→ **Task to carry out**
Starting from the line that contains "Business owners can", output every remaining line of the records below exactly as it appears, that line and the last one included.

Page-level text extractions
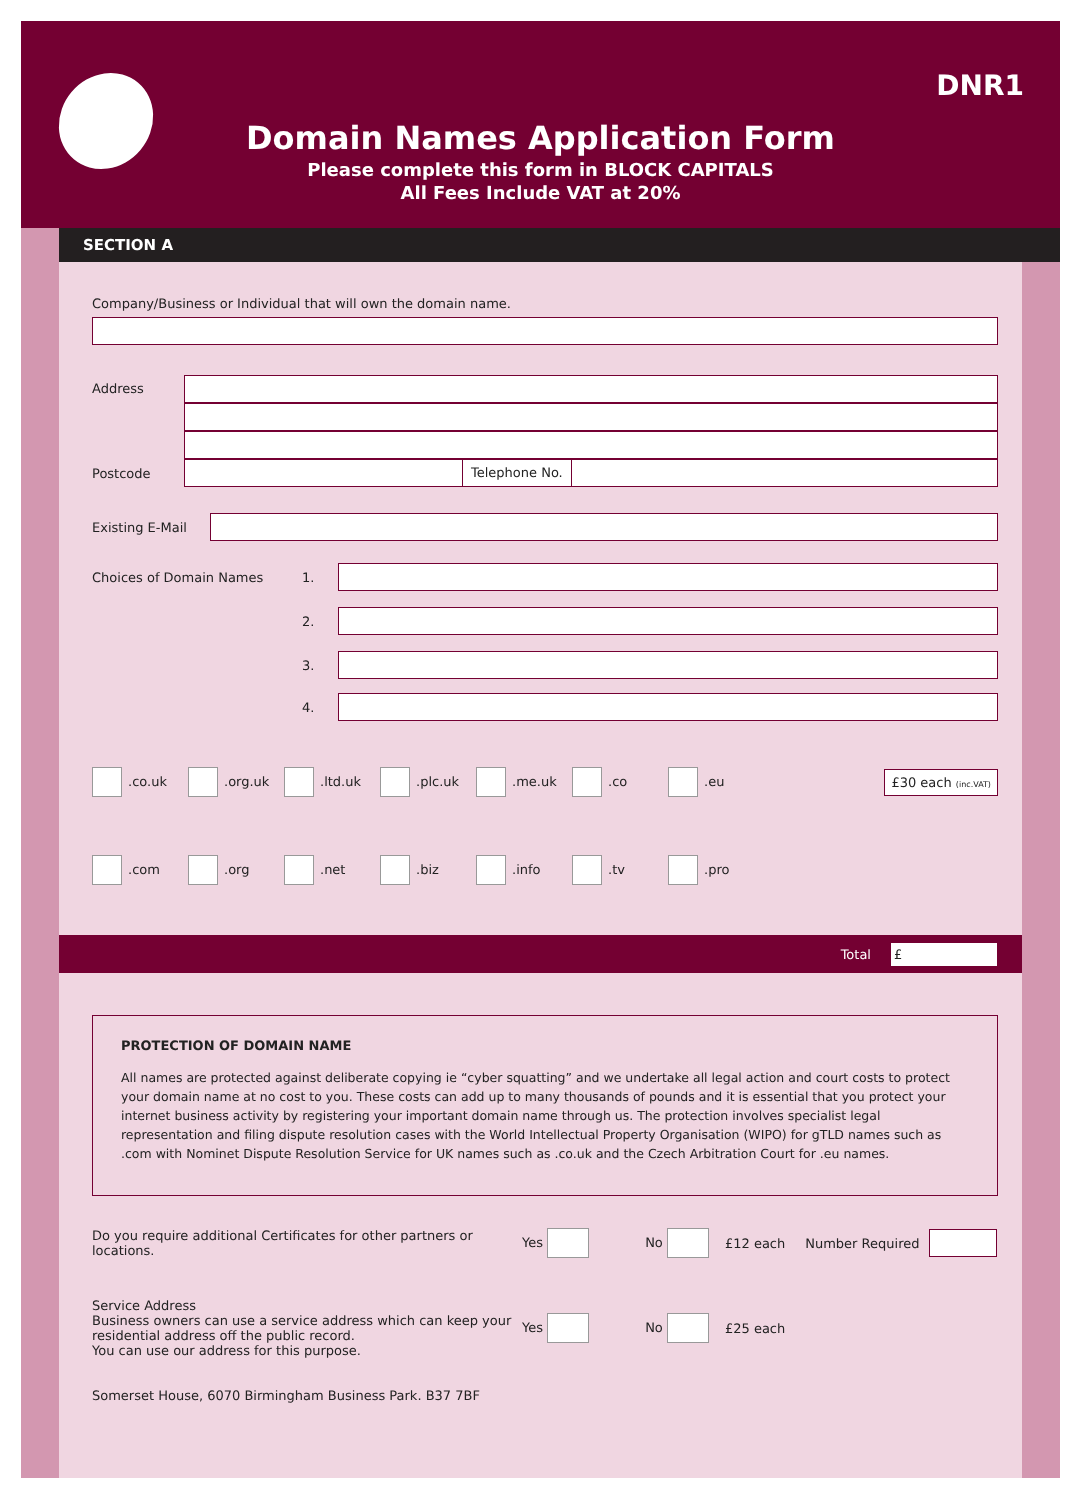DNR1
Domain Names Application Form
Please complete this form in BLOCK CAPITALS
All Fees Include VAT at 20%
SECTION A
Company/Business or Individual that will own the domain name.
Address
Postcode
Telephone No.
Existing E-Mail
Choices of Domain Names 1.
2.
3.
4.
.co.uk .org.uk .ltd.uk .plc.uk .me.uk .co .eu £30 each (inc.VAT)
.com .org .net .biz .info .tv .pro
Total £
PROTECTION OF DOMAIN NAME
All names are protected against deliberate copying ie “cyber squatting” and we undertake all legal action and court costs to protect your domain name at no cost to you. These costs can add up to many thousands of pounds and it is essential that you protect your internet business activity by registering your important domain name through us. The protection involves specialist legal representation and filing dispute resolution cases with the World Intellectual Property Organisation (WIPO) for gTLD names such as .com with Nominet Dispute Resolution Service for UK names such as .co.uk and the Czech Arbitration Court for .eu names.
Do you require additional Certificates for other partners or locations.
Yes No £12 each Number Required
Service Address
Business owners can use a service address which can keep your residential address off the public record.
You can use our address for this purpose.
Yes No £25 each
Somerset House, 6070 Birmingham Business Park. B37 7BF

→ **Task answer**
Business owners can use a service address which can keep your residential address off the public record.
You can use our address for this purpose.
Yes No £25 each
Somerset House, 6070 Birmingham Business Park. B37 7BF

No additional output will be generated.